To evaluate the optical tweezer effects on cell viability during sorting, on-chip single-cell culture of 1064 nm laser exposed yeast cells is conducted. An OPSI chip with multiple culture chambers of smaller sizes beside the main channel is fabricated (Fig. S4†). Individual cells can be confined in the culture chamber during incubation. When multiple cells get into one chamber, only one cell is retained for single-cell culture while others are moved out by the optical tweezer. The main channel is injected with continuously flowing fresh culture media (0.02 m s⁻¹ flow rate, YPD), and thus, the nutrients in the cell chambers can be replenished via diffusion. To evaluate the photothermal effects of the optical tweezer on the viability of cells, the cells in each chamber are captured for 30 s under different laser power separately. The number of cells in each chamber is recorded after 24 h of incubation (Fig. 4D). As a 150 mW laser is already enough for the capture of cells with sizes of 1–30 μm in diameter, three groups (each contains 50 individual cells) irradiated under 150 mW to 650 mW power are obtained here. A control group without laser irradiation is also obtained for comparison. As shown in Fig. 4E, the cell numbers in the chambers after 24 h incubation exhibit an obvious variation, i.e., varying from 0 to 150. This may be due to the inherent heterogeneity among cells.³⁶ Some cells show a remarkably higher proliferation rate than the others, while some cells show no proliferation even in the control group. By intergroup comparison, the control group has the highest median compared to the other laser exposed groups, indicating that the laser used here can induce an inhibition on cell growth, even though the 1064 nm wavelength is in the infrared region which is far from DNA absorption peaks in the UV region. However, the control group and 150 mW group have similar average cell numbers (54 in the control group; 40 in the 150 mW group), indicating that the photothermal damage from the laser below 150 mW here can be ignored for single-cell culture.

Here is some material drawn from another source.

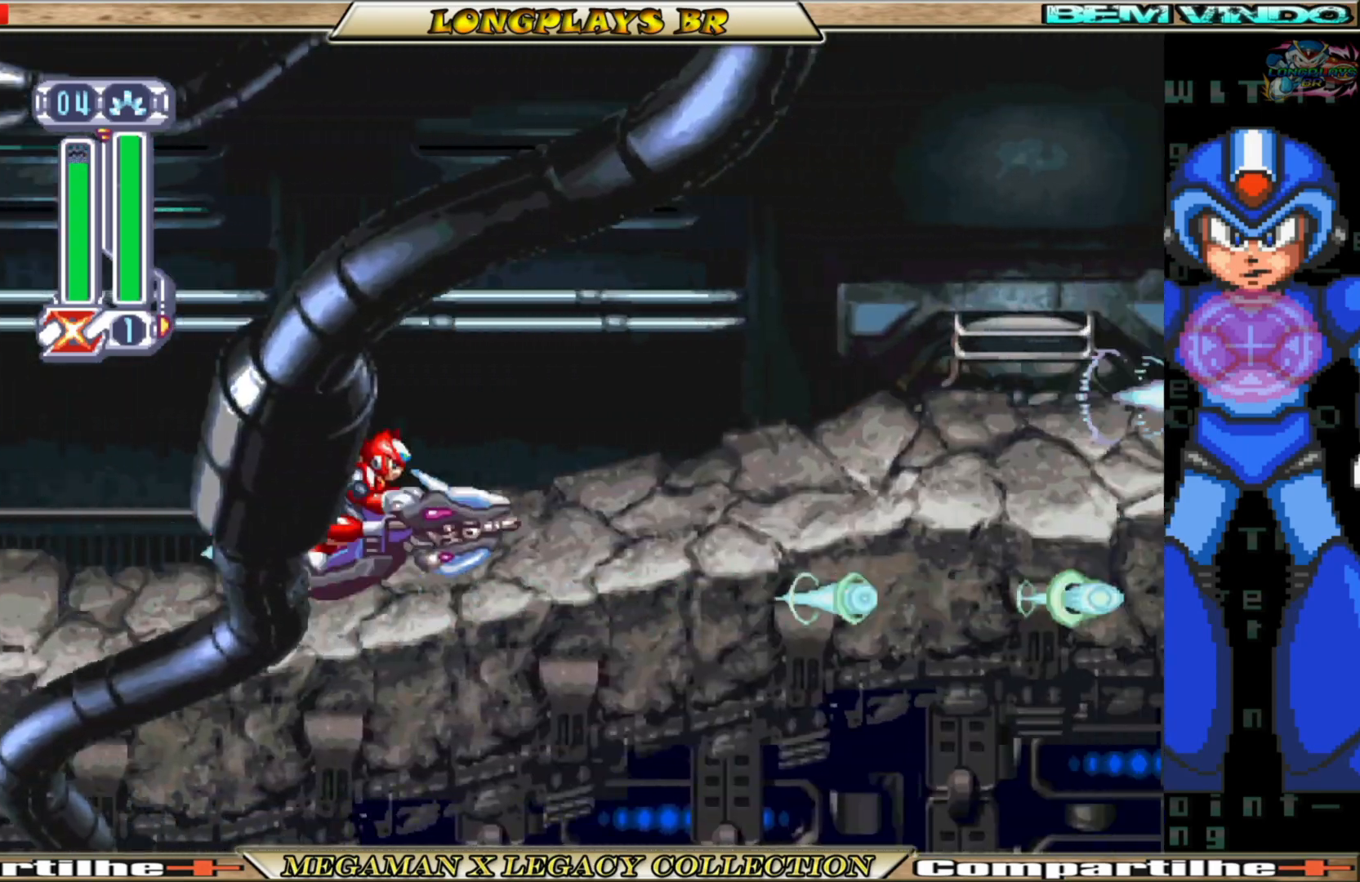
{"buttons": [], "left_stick": "center", "right_stick": "center", "events": [[100, "X", "up"], [183, "X", "down"], [283, "X", "up"], [367, "X", "down"], [467, "X", "up"]]}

3.7 Application demonstration of the OPSI chip: Raman-activated single-cell sorting and culture

Single-cell Raman spectroscopy can provide an intrinsic chemical fingerprint of cells, making it possible to directly interrogate cellular compositions and identify species and physiological states in a label-free manner.³⁷ Raman activated single-cell sorting (RACS) has become a new promising technology in functional screening and strain development of live microbial, plant and animal cell factories.^38–41 However, the spontaneous Raman signal from one cell is inherently weak. A longer interrogation time (hundreds of microseconds to several seconds) is usually needed to obtain an acceptable spectrum. OPSI is an ideal platform for Raman activated single-cell sorting as it has no limitation on interrogation time. For the validation of RACS ability, carotenoid producing yeast cells are sorted from an artificial mixture (carotenoid producing and non-carotenoid producing S. cerevisiae cells are mixed in a ratio of ∼1 : 100). The carotenoids act as antioxidant agents inducing three obvious peaks near 996, 1143, and 1502 cm⁻¹ (Fig. 5A). The spectra obtained from the original mixture are shown in Fig. 5B. Two kinds of yeasts can be easily distinguished by these characteristic peaks from the label-free single cell Raman spectra (SCRS). One target carotenoid yeast cell with characteristic SCRS is found in the mixture, and then sorted to a tube which contains YPD media for single-cell culture (Fig. 5C). After 24 h of incubation at 30 °C, an obvious orange suspension is found in the tube (Fig. 5D). To prove the sorting reliability, the SCRS of the cells cultured from the target cell are obtained and compared with that of the original mixture. Most of the SCRS exhibit carotenoid characteristic peaks (Fig. 5B), indicating a successful single-cell sorting and cultivation of the target carotenoid yeast cell. Compared with flow cytometry-based RACS,^42–44 OPSI-RACS features a lower throughput but enables complete and sufficient Raman imaging without limitation on interrogation time, achieving a nearly 100% sorting accuracy.

Fig. 5 Raman-activated cell sorting of yeast via OPSI. (A) Single-cell Raman spectra obtained in chip from carotenoid yeast and non-carotenoid yeast. (B) Raman spectra comparison between the original mixed sample and cultured cells from sorted carotenoid yeast single-cells. (C) Target carotenoid yeast cell sorting. (D) Centrifuged products from the original artificial mixed sample and sorted carotenoid yeast cells after culture.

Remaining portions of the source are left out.